March 29 | 0 COMMENTS print
Life and work of Archbishop Romero remembered in London
‘A great saint of our times’ was how Archbishop Oscar Romero was referred to at an ecumenical gathering in London last Saturday, marking the 33rd anniversary of the assassination of the Jesuit martyr.
The gathering took place in the city’s St Martin in the Fields Church, Trafalgar Square, and was organised by the Archbishop Romero Trust and Pax Christi.
Marie Dennis, co-president of Pax Christi International, a global Catholic peace movement, said that Archbishop Romero of El Salvador had an ‘unequivocal belief in Resurrection.’

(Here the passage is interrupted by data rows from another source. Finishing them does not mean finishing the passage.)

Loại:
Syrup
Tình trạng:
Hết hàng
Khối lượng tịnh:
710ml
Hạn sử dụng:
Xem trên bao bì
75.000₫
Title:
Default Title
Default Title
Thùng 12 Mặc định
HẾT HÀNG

“We are invited again—by the life and witness of this great saint of our times—to do the same,” Ms Dennis told those gathered. She also urged a rethink on what we understand by security, saying that ‘the orchestration of fear and the response to orchestrated fear have become the primary occupation of too many people.’
At the start of the service, the congregation laid candles around a bust of Archbishop Romero, who was assassinated by a right-wing death squad on March 24, 1980 while celebrating Mass.

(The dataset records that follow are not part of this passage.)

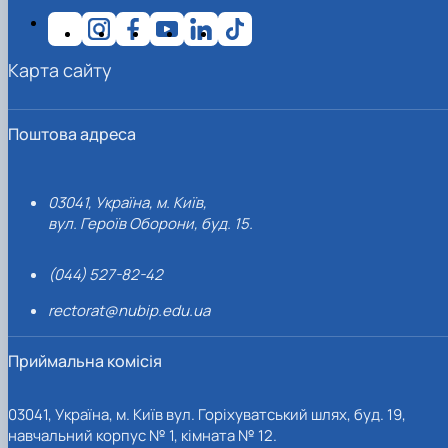
Карта сайту
Поштова адреса
03041, Україна, м. Київ,
вул. Героїв Оборони, буд. 15.
(044) 527-82-42
rectorat@nubip.edu.ua
Приймальна комісія
03041, Україна, м. Київ вул. Горіхуватський шлях, буд. 19,
навчальний корпус № 1, кімната № 12.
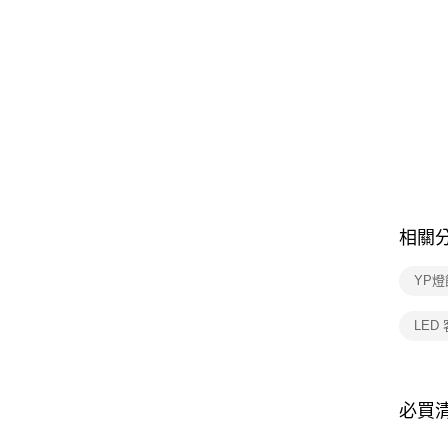
相關
YP燈
LED
必買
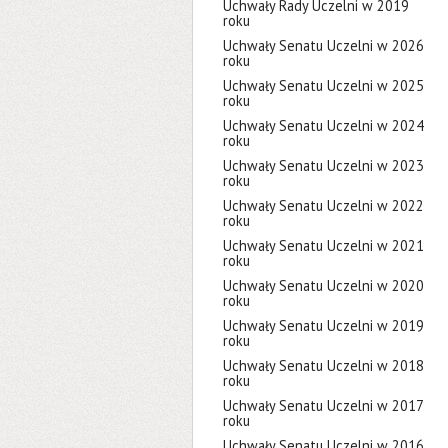
Uchwały Rady Uczelni w 2019
roku
Uchwały Senatu Uczelni w 2026
roku
Uchwały Senatu Uczelni w 2025
roku
Uchwały Senatu Uczelni w 2024
roku
Uchwały Senatu Uczelni w 2023
roku
Uchwały Senatu Uczelni w 2022
roku
Uchwały Senatu Uczelni w 2021
roku
Uchwały Senatu Uczelni w 2020
roku
Uchwały Senatu Uczelni w 2019
roku
Uchwały Senatu Uczelni w 2018
roku
Uchwały Senatu Uczelni w 2017
roku
Uchwały Senatu Uczelni w 2016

His assassination occurred one day after he gave a sermon calling on Salvadoran soldiers, as Christians, to obey God’s higher order and to stop carrying out the government’s repression and violations of basic human rights. According to an audio recording of the Mass, he was shot while elevating the chalice at the end of the Eucharistic rite.
Prayers were said at Saturday’s service for progress in the Canonisation cause of Oscar Romero (left) and, at the conclusion of the service, El Salvador’s Ambassador to the UK, Werner Matias Romero, described 2013 as a ‘year of hope for El Salvador, especially with the election of the first Latin American Pope.’
He reported that when the country’s first lady, Vanda Pignato, conversed with Pope Francis after his inauguration last week and showed him her lapel badge carrying an image of Archbishop Romero, the Pope, ‘expressed his hope to have a rapid Canonisation process of Archbishop Romero, as a recognition of his legacy.’